Wednesday, August 12, 2020

Infections among children spike as schools try to reopen; in rural areas, in-person instruction is more likely

A new analysis by the American Academy of Pediatrics and the Children's Hospital Association says "more than 97,000 children tested positive for the coronavirus in the last two weeks of July, a 40 percent increase in the number of children who have been reported to have the virus," Emma Coleman reports for Route Fifty. That could complicate schools' efforts to resume classes, especially in rural areas, which are more likely to reopen with in-person classes but are seeing increasing infection rates.
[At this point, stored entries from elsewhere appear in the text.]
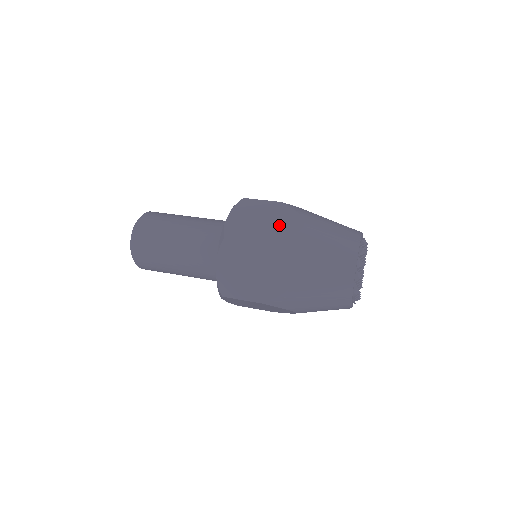
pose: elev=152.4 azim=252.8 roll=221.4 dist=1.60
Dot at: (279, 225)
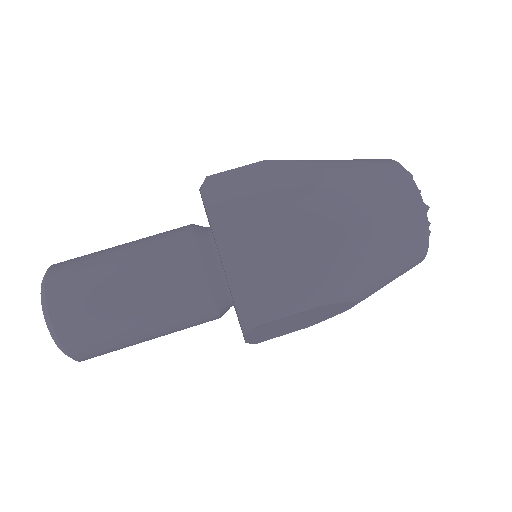
Dot at: (290, 181)
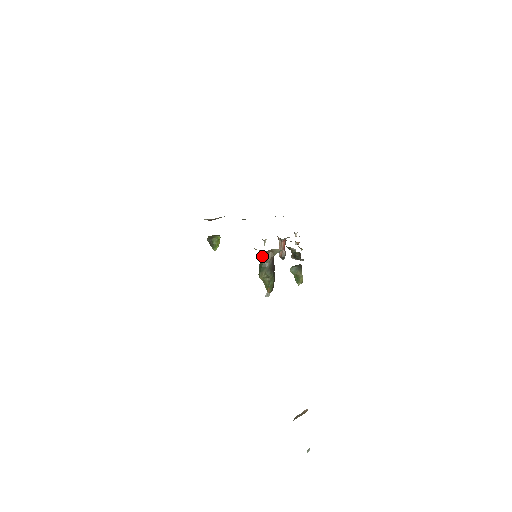
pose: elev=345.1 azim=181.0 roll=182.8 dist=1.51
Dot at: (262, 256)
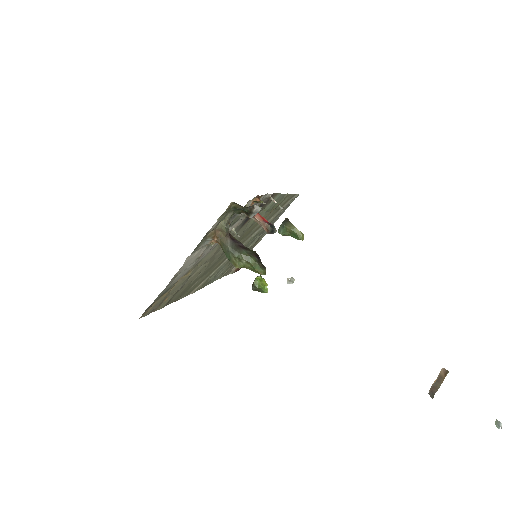
Dot at: occluded
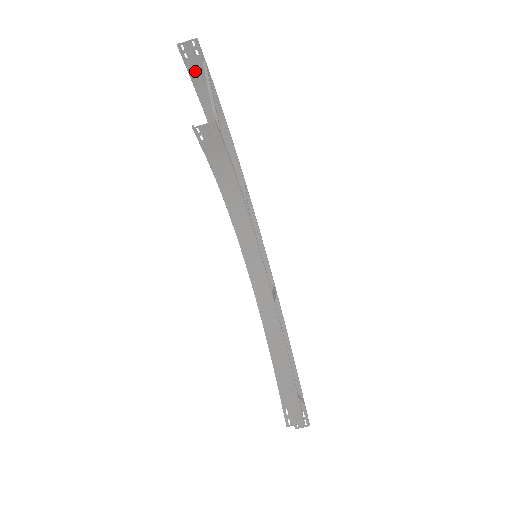
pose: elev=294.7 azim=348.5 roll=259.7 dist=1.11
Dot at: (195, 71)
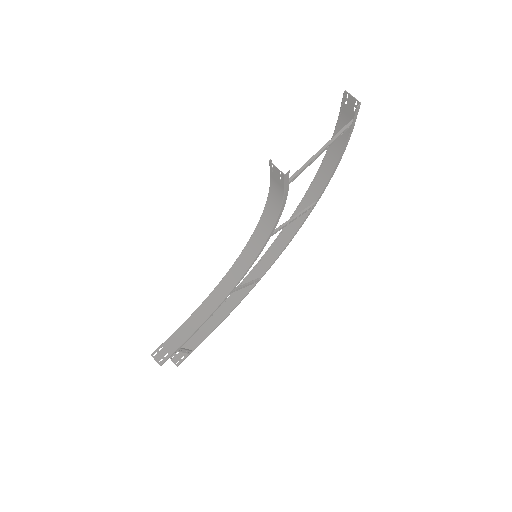
Dot at: (345, 116)
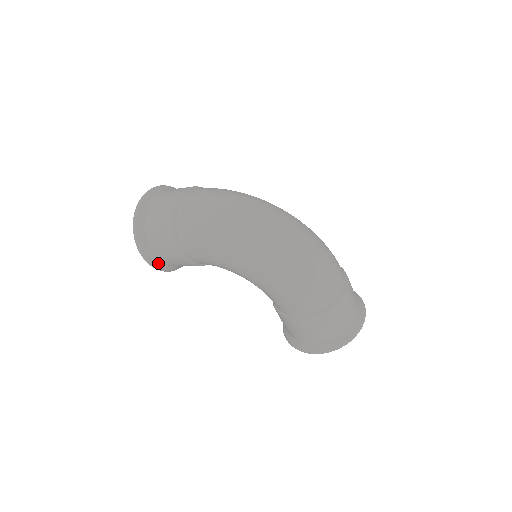
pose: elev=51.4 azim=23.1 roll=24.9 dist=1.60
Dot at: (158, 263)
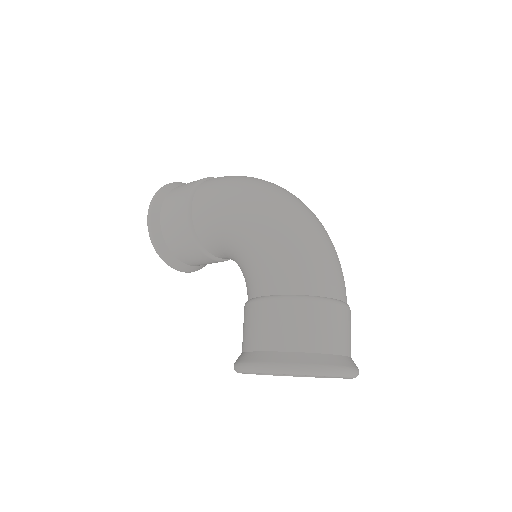
Dot at: (157, 225)
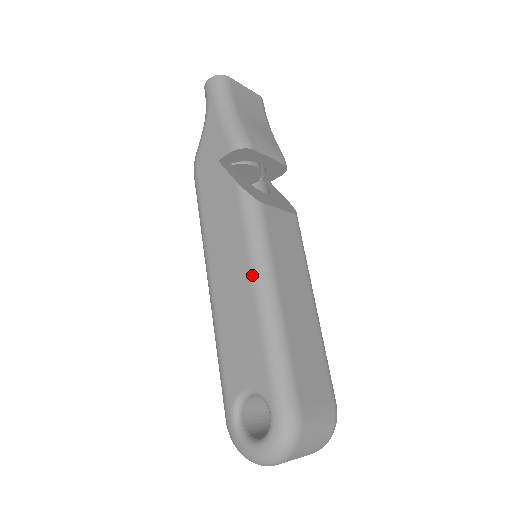
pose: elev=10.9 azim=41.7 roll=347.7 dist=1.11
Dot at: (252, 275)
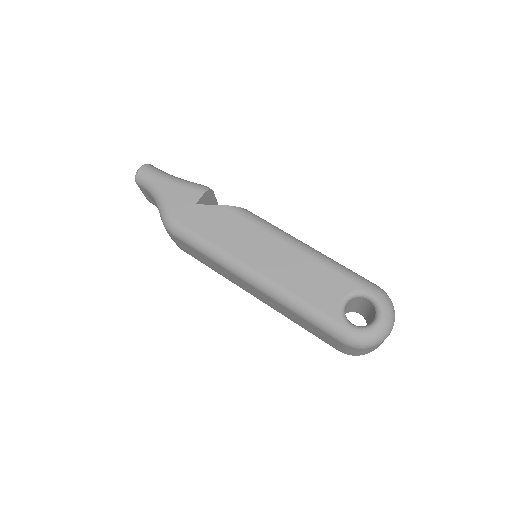
Dot at: (287, 241)
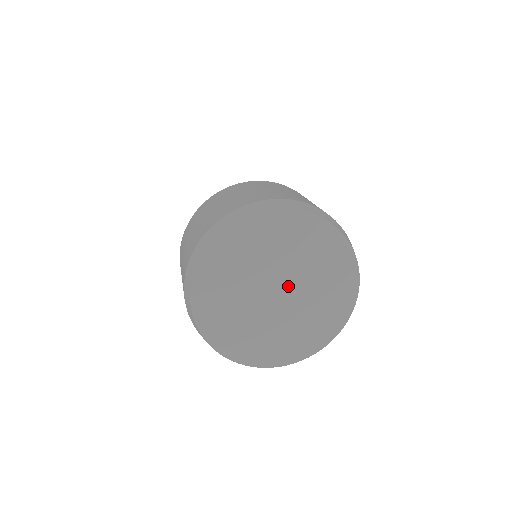
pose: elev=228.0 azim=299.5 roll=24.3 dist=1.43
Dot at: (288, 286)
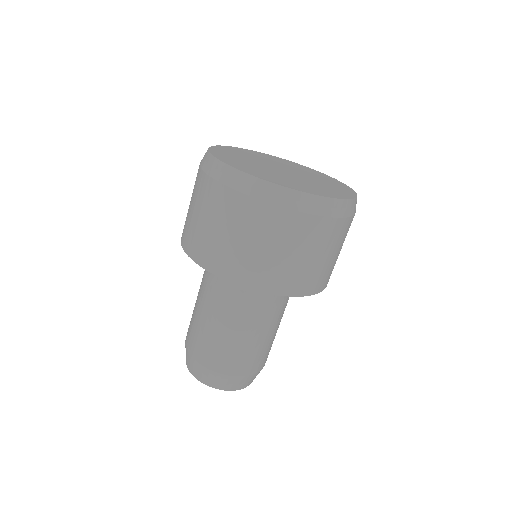
Dot at: (289, 171)
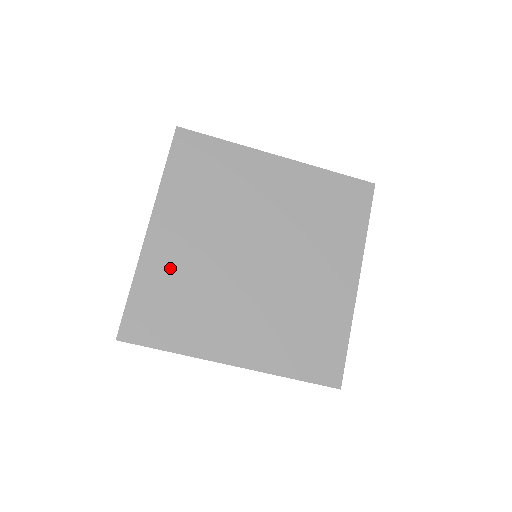
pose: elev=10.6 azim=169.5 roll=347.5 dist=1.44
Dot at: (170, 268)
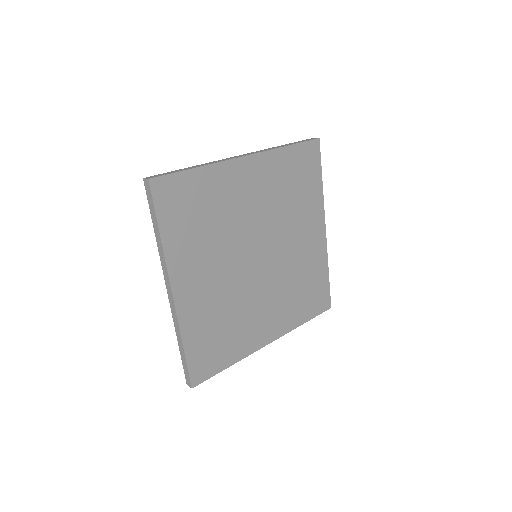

One rural Oklahoma school held in-person classes for two days, but then moved to online-only after a cafeteria worker tested positive, reports KXII-TV in Sherman, Texas. A photo of a crowded hallway in a high school in Paulding, Georgia, went viral after nine people in the photo later tested positive for the coronavirus, Laura Maggi reports for Route Fifty. The school moved instruction online.

Much still remains unknown about the virus's risk to children and their possible role in spreading the disease, The Washington Post reports.

But this is known: rural schools' "crumbling infrastructure" has been a health threat even before the pandemic, Whitney Kimball Coe and Mary Sketch write for The Daily Yonder. Coe and Sketch coordinate the Rural Assembly, a project of the Center for Rural Strategies. Rural Strategies also publishes the Yonder.